Conservative leadership candidate calls for federal research funding to be conditional on ‘free speech’

四月 21, 2017
Protest

A candidate for the leadership of Canada’s Conservative Party has called for universities to “lose federal funding if they fail to protect freedom of speech”, according to reports.

Andrew Scheer discussed free speech on campus in an interview with the National Post.

“Campuses are no longer the bastions of free speech that they once were,” he said in reference to the “troubling trend” for protests around controversial lectures.

“There are a lot of people who come to campus who say things that are outrageous,” Mr Scheer said.

“And I vehemently disagree with them…Professors or guest speakers who say terrible things about everything from Christianity to capitalism.

“I just don’t go to them. It’s as simple as that. And it doesn’t bother me. It doesn’t keep me up at night. It doesn’t make me want to go and tip a car over.”

The National Post said that under one of Mr Scheer’s proposed policies “fostering and protecting free speech would become a criterion on public post-secondary institutions’ grant applications to federal agencies such as the Natural Sciences and Engineering Research Council, the Social Sciences and Humanities Research Council, Canadian Institutes of Health Research and Canada Research Chairs”.
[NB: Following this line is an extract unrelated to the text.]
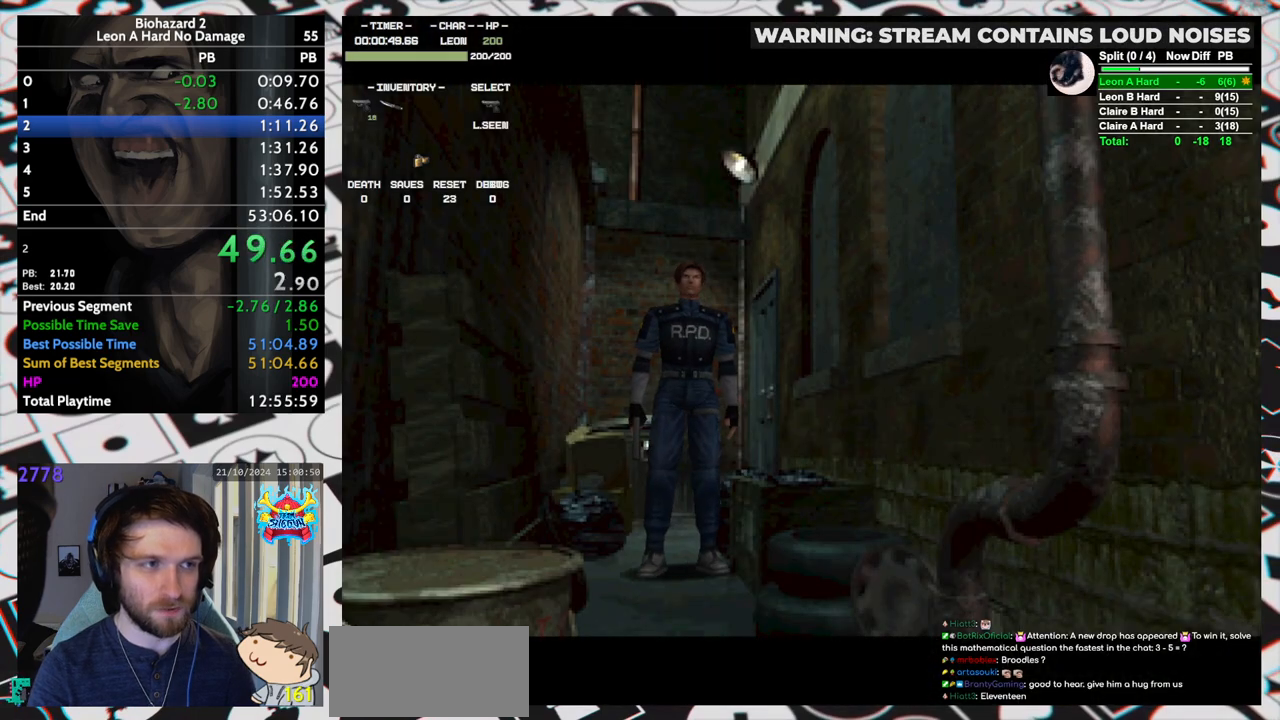
{"keys": ["run", "up"], "events": []}
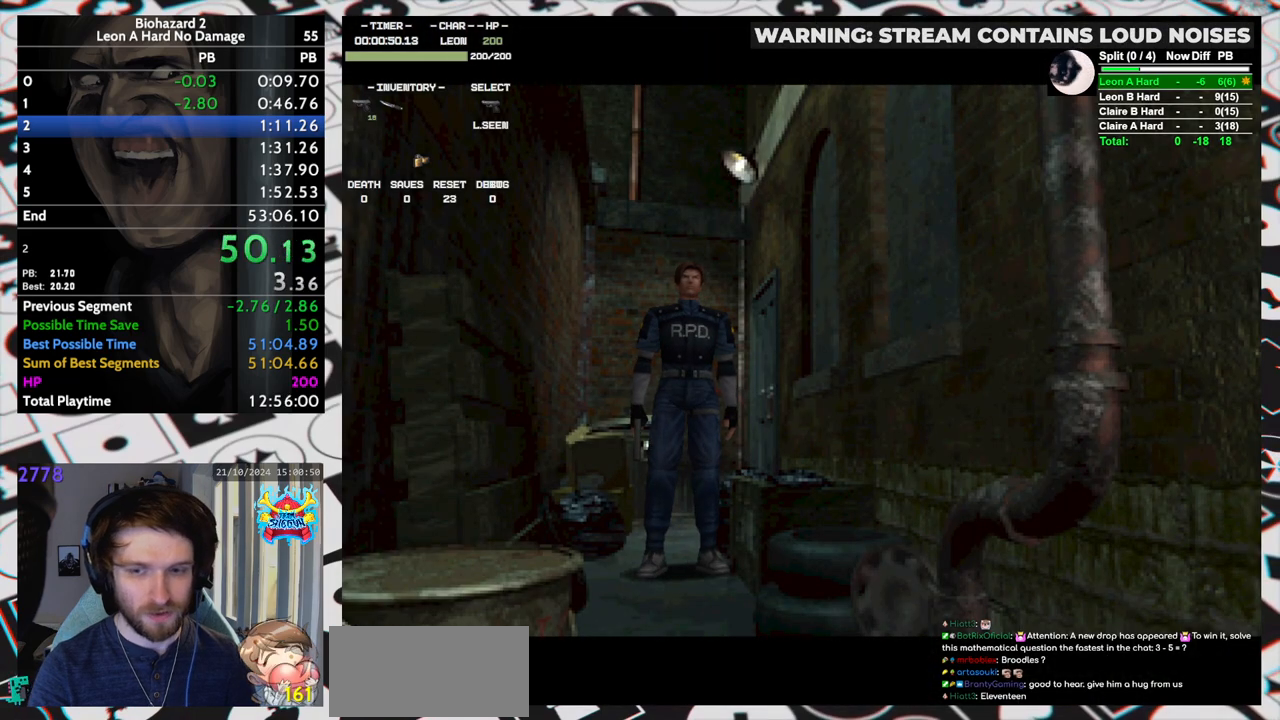
{"keys": ["run", "up"], "events": []}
Mr Scheer discussed the case of Jordan Peterson, the University of Toronto professor of psychology who has been at the centre of a national furore after he made two hour-long YouTube lectures criticising the institution’s policy on “political correctness” and objecting to government legislation that would prohibit discrimination based on gender identity and gender expression.

In response, the university issued a warning about speech or acts that “silence or demean individuals or groups”, and senior administrators sent Professor Peterson a letter asking him to stop making statements that could be considered discriminatory under provincial human rights legislation.

“People can disagree with him,” said Mr Scheer. “People can refute his points, and stand up for what they believe in. But what bothers me is this sense of shutting out any kind of dissent on certain issues. I believe that Canada is a mature enough country that we can have these debates.”

The new Conservative leader will be chosen on 27 May.